Cho Yongtai, Park Suneun, Jung Kyungyeon, Lee Jeong-Eun, Woo Jieun, Kim Ju Hwan, Shin Ju-Young
School of Pharmacy, Sungkyunkwan University, 2066, Seobu-ro, Jangan-gu, Suwon, Gyeonggi-do, 16419, South Korea.
Department of Clinical and Social Pharmacy, Sungkyunkwan University, Suwon, South Korea.
BioDrugs. 2025 Jan;39(1):143-152. doi: 10.1007/s40259-024-00689-8. Epub 2024 Nov 17.
Evidence comparing the impact of various biologics for psoriasis on the progression to psoriatic arthritis (PsA) is limited. We therefore assessed the risk of PsA associated with interleukin (IL)-23 inhibitor, IL-17 inhibitor, or IL-12/23 inhibitor use compared with tumor necrosis factor (TNF) inhibitor use among patients with psoriasis.
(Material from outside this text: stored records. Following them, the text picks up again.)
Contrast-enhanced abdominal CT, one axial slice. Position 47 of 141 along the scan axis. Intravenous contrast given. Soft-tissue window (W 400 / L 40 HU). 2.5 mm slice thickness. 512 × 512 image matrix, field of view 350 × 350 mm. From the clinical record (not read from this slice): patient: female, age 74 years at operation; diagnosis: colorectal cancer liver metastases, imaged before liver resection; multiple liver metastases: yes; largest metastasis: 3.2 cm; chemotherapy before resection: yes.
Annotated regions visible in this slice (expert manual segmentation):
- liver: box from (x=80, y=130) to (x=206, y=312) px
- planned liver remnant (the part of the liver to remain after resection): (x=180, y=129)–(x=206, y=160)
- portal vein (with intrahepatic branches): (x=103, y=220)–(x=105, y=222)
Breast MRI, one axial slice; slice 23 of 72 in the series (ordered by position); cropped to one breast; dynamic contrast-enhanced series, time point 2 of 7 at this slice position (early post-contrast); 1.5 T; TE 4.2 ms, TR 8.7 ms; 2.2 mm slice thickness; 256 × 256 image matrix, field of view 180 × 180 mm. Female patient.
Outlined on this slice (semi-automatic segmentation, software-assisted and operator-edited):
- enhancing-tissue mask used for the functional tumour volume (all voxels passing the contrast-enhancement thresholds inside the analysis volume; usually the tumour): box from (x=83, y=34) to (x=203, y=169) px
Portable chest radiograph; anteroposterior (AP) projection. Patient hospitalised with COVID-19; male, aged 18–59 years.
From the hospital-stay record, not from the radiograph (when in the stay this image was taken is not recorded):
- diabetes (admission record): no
This population-based cohort study used the nationwide claims database from South Korea (2007-2023). New users of IL or TNF inhibitors with psoriasis who did not have PsA or other inflammatory arthritis were categorized into each class of the IL inhibitors for comparison with TNF inhibitor users. The outcome measured was the development of incident PsA. We calculated multinomial overlap weights to balance predefined covariates. Hazard ratio (HR) and 95% confidence intervals (CIs) were calculated using Cox proportional hazards models.
We identified 9499 patients with psoriasis (mean age 45.1 years; 33.6% female), of whom 3913 (41.2%), 2126 (22.4%), 2773 (28.8%), and 727 (7.7%) were exposed to IL-23 inhibitor, IL-17 inhibitor, IL-12/23 inhibitor, and TNF inhibitor, respectively. PsA developed in 281 (3.0%) patients during 23,275 person-years. The weighted HR for any IL inhibitors was 0.40 (95% CI 0.25-0.62), with specific HRs of 0.22 (95% CI 0.13-0.37), 0.47 (95% CI 0.28-0.80), and 0.46 (95% CI 0.29-0.74) for IL-23 inhibitor, IL-17 inhibitor, and IL-12/23 inhibitor, respectively. IL-23 inhibitors exhibited the greatest rate difference of - 2.61 (95% CI - 3.67 to - 1.55) cases of PsA per 100 person-years.
The use of IL inhibitors, particularly IL-23 inhibitors, compared with TNF inhibitors, was associated with a lower risk of developing PsA.
比较各种治疗银屑病的生物制剂对银屑病关节炎(PsA)进展影响的证据有限。因此,我们评估了银屑病患者使用白细胞介素(IL)-23抑制剂、IL-17抑制剂或IL-12/23抑制剂相较于使用肿瘤坏死因子(TNF)抑制剂发生PsA的风险。
这项基于人群的队列研究使用了韩国全国性索赔数据库(2007 - 2023年)。没有PsA或其他炎症性关节炎的银屑病IL或TNF抑制剂新使用者被分类到每种IL抑制剂类别中,与TNF抑制剂使用者进行比较。测量的结局是新发PsA的发生情况。我们计算了多项重叠权重以平衡预定义的协变量。使用Cox比例风险模型计算风险比(HR)和95%置信区间(CI)。
我们确定了9499例银屑病患者(平均年龄45.1岁;33.6%为女性),其中3913例(41.2%)、2126例(22.4%)、2773例(28.8%)和727例(7.7%)分别接受了IL-23抑制剂、IL-17抑制剂、IL-12/23抑制剂和TNF抑制剂治疗。在23275人年期间,281例(3.0%)患者发生了PsA。任何IL抑制剂的加权HR为0.40(95%CI 0.25 - 0.62),IL-23抑制剂、IL-17抑制剂和IL-12/23抑制剂的具体HR分别为0.22(95%CI 0.13 - 0.37)、0.47(95%CI 0.28 - 0.80)和0.46(95%CI 0.29 - 0.74)。IL-23抑制剂每100人年的PsA发生率差异最大,为 - 2.61(95%CI - 3.67至 - 1.55)例。
与TNF抑制剂相比,使用IL抑制剂,尤其是IL-23抑制剂,发生PsA的风险较低。